Compared with the prior art, the embodiment of the invention has the beneficial effects that: the synchronization efficiency is improved through multithreading parallel synchronization, mutual exclusion locks are added to operations possibly causing synchronous data errors to avoid the data errors, and the control complexity of the transaction execution sequence is simplified through a wakeup queue, so that efficient and simple heterogeneous database parallel synchronization is realized.

Furthermore, the row lock hash table in the scheme provided by the invention integrally releases resources after the transaction execution is completed, and classifies the operation to be synchronized through the data reading thread, so that the synchronization efficiency of the heterogeneous database is further improved.

[ Description of the drawings ]

In order to more clearly illustrate the technical solution of the embodiments of the present invention, the drawings that are required to be used in the embodiments of the present invention will be briefly described below. It is evident that the drawings described below are only some embodiments of the present invention and that other drawings may be obtained from these drawings without inventive effort for a person of ordinary skill in the art.

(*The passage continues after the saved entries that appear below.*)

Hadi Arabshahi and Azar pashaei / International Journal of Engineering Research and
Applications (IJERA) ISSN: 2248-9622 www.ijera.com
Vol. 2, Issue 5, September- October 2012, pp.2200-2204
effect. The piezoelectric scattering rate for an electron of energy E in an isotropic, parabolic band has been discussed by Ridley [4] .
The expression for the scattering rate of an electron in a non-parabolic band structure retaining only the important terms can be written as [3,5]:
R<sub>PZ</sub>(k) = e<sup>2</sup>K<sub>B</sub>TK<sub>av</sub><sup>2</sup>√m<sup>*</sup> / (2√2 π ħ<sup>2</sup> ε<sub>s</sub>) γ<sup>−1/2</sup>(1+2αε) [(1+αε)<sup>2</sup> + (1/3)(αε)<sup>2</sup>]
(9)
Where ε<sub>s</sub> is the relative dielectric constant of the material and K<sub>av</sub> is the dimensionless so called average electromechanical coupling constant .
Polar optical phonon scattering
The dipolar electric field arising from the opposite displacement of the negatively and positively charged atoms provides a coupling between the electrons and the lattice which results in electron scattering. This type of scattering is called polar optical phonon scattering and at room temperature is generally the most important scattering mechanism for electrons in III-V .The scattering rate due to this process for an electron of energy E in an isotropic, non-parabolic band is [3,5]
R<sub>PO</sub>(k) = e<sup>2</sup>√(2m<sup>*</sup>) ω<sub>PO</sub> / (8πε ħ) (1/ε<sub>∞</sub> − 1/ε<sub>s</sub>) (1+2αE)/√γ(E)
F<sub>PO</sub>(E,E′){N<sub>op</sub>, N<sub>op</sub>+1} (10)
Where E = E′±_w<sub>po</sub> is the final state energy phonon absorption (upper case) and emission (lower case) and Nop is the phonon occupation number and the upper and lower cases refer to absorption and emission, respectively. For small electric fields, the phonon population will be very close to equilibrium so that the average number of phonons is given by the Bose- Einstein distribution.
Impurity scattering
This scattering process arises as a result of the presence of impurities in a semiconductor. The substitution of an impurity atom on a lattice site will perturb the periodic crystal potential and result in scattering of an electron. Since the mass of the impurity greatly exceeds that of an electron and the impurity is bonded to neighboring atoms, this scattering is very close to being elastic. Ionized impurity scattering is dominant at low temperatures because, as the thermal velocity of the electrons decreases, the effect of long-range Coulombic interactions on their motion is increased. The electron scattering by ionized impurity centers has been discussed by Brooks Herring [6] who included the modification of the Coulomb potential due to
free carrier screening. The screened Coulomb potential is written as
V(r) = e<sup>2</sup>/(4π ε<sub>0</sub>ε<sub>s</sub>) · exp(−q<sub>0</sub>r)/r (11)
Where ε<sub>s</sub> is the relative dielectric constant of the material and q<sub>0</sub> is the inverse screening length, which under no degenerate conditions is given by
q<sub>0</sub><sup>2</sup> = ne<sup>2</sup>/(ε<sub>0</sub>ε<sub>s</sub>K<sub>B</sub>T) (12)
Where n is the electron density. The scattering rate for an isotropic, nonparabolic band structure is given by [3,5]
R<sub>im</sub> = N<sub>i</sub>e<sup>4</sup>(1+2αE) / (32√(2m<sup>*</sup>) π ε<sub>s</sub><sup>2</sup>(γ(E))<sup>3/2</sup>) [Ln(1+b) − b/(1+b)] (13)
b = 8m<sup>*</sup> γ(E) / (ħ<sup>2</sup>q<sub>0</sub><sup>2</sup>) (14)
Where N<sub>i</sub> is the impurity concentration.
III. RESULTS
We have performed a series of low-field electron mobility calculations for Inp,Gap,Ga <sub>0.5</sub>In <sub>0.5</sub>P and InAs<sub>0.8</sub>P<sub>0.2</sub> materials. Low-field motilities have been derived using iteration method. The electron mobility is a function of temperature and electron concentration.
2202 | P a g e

FIG. 1 is a flow chart of a method for data synchronization based on parallel execution according to an embodiment of the present invention;

FIG. 2 is a timing diagram of another method for data synchronization based on parallel execution according to an embodiment of the present invention;

FIG. 3 is a flowchart of another method for data synchronization based on parallel execution according to an embodiment of the present invention;

FIG. 4 is a flowchart of another method for data synchronization based on parallel execution according to an embodiment of the present invention;

FIG. 5 is a flowchart of another method for data synchronization based on parallel execution according to an embodiment of the present invention;

FIG. 6 is a schematic diagram of a device for data synchronization based on parallel execution according to an embodiment of the present invention;

Wherein, the reference numerals are as follows:

21: a processor; 22: a memory.

[ Detailed description ] of the invention

The present invention will be described in further detail with reference to the drawings and examples, in order to make the objects, technical solutions and advantages of the present invention more apparent. It should be understood that the specific embodiments described herein are for purposes of illustration only and are not intended to limit the scope of the invention.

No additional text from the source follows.